TASK OBJECTIVE
Starting at the line that holds "2: (765, 506, 0.88)" and stopping at the line that holds "12: (315, 403, 1.95)", restate the records below word for word, with both of those lines included.

[Saved entries]
>>>

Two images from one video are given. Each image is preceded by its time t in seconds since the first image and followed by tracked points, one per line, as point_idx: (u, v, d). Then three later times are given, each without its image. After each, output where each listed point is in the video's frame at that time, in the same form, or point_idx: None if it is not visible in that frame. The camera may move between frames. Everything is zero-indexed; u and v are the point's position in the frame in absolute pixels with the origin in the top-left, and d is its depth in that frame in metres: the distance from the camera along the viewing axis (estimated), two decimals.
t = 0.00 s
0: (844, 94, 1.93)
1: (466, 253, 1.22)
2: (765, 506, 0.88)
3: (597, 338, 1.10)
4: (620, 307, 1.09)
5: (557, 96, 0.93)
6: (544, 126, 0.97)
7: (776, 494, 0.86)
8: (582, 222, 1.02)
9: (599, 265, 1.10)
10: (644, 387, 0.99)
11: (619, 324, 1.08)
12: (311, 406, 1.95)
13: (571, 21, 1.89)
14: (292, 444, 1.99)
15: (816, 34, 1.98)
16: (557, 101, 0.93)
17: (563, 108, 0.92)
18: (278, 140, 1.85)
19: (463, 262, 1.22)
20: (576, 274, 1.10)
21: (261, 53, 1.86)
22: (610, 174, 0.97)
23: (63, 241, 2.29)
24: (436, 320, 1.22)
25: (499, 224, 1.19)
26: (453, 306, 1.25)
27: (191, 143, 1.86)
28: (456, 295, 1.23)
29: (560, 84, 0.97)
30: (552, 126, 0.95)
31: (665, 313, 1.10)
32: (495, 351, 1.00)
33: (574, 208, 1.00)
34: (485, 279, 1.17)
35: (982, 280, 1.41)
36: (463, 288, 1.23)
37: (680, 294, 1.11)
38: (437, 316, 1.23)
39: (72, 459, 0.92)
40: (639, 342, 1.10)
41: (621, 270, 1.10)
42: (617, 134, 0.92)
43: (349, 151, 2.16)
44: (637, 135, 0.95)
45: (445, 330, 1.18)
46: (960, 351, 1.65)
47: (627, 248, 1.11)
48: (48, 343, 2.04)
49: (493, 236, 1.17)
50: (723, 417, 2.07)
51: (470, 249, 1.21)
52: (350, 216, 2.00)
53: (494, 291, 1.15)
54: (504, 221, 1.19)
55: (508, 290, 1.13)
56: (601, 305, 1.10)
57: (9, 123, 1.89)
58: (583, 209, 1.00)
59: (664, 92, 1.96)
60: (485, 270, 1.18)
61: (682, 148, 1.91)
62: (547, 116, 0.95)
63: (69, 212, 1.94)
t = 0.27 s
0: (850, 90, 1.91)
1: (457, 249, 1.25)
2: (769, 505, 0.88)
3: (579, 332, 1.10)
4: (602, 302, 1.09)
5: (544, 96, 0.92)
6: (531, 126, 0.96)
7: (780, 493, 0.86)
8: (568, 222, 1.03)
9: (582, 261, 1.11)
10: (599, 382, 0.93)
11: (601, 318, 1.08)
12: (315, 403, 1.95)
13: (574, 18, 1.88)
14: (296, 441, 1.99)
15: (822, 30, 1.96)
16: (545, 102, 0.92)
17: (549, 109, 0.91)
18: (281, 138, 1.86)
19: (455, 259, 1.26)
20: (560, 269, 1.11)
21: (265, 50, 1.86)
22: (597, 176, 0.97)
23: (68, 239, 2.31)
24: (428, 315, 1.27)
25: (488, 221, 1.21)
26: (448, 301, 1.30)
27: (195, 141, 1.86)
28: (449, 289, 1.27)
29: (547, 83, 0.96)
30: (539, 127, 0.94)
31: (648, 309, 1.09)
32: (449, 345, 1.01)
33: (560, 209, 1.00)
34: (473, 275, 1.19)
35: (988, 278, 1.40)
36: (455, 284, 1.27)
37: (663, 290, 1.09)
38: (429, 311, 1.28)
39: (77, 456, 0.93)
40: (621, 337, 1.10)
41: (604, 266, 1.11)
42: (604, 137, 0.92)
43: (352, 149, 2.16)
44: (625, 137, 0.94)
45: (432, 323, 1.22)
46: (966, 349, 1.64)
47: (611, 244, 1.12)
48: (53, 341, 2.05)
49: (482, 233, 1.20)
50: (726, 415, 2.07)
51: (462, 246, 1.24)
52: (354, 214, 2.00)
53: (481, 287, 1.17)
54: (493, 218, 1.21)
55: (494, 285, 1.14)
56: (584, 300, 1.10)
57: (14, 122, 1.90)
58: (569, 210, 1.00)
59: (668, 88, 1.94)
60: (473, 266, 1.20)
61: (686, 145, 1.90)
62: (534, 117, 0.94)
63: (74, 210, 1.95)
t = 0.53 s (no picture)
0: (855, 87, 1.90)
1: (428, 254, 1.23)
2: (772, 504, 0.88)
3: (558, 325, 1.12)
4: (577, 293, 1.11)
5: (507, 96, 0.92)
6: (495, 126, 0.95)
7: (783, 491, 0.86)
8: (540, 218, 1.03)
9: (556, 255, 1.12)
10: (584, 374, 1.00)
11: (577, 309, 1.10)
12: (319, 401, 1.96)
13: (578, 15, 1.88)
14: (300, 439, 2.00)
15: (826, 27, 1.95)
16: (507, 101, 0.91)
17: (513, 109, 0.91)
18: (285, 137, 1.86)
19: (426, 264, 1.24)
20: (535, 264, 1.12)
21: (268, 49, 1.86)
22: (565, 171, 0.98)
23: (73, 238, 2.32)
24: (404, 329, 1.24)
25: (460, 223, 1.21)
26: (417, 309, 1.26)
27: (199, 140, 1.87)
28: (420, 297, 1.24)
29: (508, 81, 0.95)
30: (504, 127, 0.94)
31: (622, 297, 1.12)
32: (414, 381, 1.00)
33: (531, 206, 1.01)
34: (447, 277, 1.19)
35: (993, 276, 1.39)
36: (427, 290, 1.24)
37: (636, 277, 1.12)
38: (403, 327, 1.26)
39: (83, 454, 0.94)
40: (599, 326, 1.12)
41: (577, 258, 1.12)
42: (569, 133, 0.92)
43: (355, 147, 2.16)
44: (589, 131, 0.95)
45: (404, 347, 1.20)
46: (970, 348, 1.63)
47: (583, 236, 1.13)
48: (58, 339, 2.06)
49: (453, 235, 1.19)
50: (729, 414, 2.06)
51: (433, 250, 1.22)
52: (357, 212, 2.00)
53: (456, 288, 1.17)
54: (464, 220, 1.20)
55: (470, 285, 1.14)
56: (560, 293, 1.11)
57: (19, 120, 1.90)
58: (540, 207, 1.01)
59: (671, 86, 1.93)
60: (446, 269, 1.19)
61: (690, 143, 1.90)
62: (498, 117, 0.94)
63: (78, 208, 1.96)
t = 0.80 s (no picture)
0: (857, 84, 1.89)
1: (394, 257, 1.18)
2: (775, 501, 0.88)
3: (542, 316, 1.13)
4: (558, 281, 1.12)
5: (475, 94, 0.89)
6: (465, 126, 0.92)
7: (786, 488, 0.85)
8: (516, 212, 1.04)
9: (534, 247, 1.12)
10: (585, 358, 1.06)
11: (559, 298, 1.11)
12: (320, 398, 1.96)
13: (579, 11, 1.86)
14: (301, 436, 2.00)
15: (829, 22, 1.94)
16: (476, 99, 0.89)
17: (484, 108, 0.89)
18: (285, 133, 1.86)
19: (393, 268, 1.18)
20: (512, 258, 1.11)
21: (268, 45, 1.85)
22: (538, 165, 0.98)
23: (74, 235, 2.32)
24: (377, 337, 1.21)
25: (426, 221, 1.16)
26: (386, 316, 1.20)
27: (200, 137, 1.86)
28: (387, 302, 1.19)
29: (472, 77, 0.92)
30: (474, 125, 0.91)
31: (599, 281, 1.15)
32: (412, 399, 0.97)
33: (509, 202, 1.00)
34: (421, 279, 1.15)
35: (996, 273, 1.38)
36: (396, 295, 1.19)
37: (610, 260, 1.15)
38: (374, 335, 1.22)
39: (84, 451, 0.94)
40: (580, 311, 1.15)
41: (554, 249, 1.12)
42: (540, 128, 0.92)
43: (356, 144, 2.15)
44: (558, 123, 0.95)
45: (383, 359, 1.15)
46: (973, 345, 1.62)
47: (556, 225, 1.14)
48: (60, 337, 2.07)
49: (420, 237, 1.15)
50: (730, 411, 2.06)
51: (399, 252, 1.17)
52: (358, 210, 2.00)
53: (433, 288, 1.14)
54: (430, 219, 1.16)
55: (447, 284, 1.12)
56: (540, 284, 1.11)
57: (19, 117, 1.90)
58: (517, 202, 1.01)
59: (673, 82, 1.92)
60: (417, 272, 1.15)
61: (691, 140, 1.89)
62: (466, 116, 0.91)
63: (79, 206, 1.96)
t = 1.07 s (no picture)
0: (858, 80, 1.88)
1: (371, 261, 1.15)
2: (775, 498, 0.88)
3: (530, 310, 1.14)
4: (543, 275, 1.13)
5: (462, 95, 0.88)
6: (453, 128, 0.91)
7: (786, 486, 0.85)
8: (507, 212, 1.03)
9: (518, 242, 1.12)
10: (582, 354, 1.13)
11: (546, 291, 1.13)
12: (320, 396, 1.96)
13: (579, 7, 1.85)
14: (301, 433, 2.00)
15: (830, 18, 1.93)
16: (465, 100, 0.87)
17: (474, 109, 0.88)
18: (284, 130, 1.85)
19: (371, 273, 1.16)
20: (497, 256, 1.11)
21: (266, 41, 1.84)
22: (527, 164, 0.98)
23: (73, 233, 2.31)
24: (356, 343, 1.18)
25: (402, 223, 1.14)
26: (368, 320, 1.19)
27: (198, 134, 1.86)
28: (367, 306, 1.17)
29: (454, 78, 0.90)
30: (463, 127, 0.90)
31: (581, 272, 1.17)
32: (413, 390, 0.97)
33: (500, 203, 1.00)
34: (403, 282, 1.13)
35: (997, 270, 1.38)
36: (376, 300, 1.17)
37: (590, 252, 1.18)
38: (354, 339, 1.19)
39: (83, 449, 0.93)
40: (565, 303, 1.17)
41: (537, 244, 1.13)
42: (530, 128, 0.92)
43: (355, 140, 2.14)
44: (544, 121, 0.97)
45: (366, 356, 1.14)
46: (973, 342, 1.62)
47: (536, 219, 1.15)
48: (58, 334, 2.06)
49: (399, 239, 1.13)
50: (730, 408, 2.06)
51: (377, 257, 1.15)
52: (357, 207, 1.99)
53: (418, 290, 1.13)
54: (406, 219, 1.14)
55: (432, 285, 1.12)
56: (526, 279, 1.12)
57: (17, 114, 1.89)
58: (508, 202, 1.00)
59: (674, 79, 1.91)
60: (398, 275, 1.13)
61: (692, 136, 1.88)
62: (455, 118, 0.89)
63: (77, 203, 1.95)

<<<

RESULT BELOW
2: (765, 506, 0.88)
3: (597, 338, 1.10)
4: (620, 307, 1.09)
5: (557, 96, 0.93)
6: (544, 126, 0.97)
7: (776, 494, 0.86)
8: (582, 222, 1.02)
9: (599, 265, 1.10)
10: (644, 387, 0.99)
11: (619, 324, 1.08)
12: (311, 406, 1.95)
13: (571, 21, 1.89)
14: (292, 444, 1.99)
15: (816, 34, 1.98)
16: (557, 101, 0.93)
17: (563, 108, 0.92)
18: (278, 140, 1.85)
19: (463, 262, 1.22)
20: (576, 274, 1.10)
21: (261, 53, 1.86)
22: (610, 174, 0.97)
23: (63, 241, 2.29)
24: (436, 320, 1.22)
25: (499, 224, 1.19)
26: (453, 306, 1.25)
27: (191, 143, 1.86)
28: (456, 295, 1.23)
29: (560, 84, 0.97)
30: (552, 126, 0.95)
31: (665, 313, 1.10)
32: (495, 351, 1.00)
33: (574, 208, 1.00)
34: (485, 279, 1.17)
35: (982, 280, 1.41)
36: (463, 288, 1.23)
37: (680, 294, 1.11)
38: (437, 316, 1.23)
39: (72, 459, 0.92)
40: (639, 342, 1.10)
41: (621, 270, 1.10)
42: (617, 134, 0.92)
43: (349, 151, 2.16)
44: (637, 135, 0.95)
45: (445, 330, 1.18)
46: (960, 351, 1.65)
47: (627, 248, 1.11)
48: (48, 343, 2.04)
49: (493, 236, 1.17)
50: (723, 417, 2.07)
51: (470, 249, 1.21)
52: (350, 216, 2.00)
53: (494, 291, 1.15)
54: (504, 221, 1.19)
55: (508, 290, 1.13)
56: (601, 305, 1.10)
57: (9, 123, 1.89)
58: (583, 209, 1.00)
59: (664, 92, 1.96)
60: (485, 270, 1.18)
61: (682, 148, 1.91)
62: (547, 116, 0.95)
63: (69, 212, 1.94)
t = 0.27 s
0: (850, 90, 1.91)
1: (457, 249, 1.25)
2: (769, 505, 0.88)
3: (579, 332, 1.10)
4: (602, 302, 1.09)
5: (544, 96, 0.92)
6: (531, 126, 0.96)
7: (780, 493, 0.86)
8: (568, 222, 1.03)
9: (582, 261, 1.11)
10: (599, 382, 0.93)
11: (601, 318, 1.08)
12: (315, 403, 1.95)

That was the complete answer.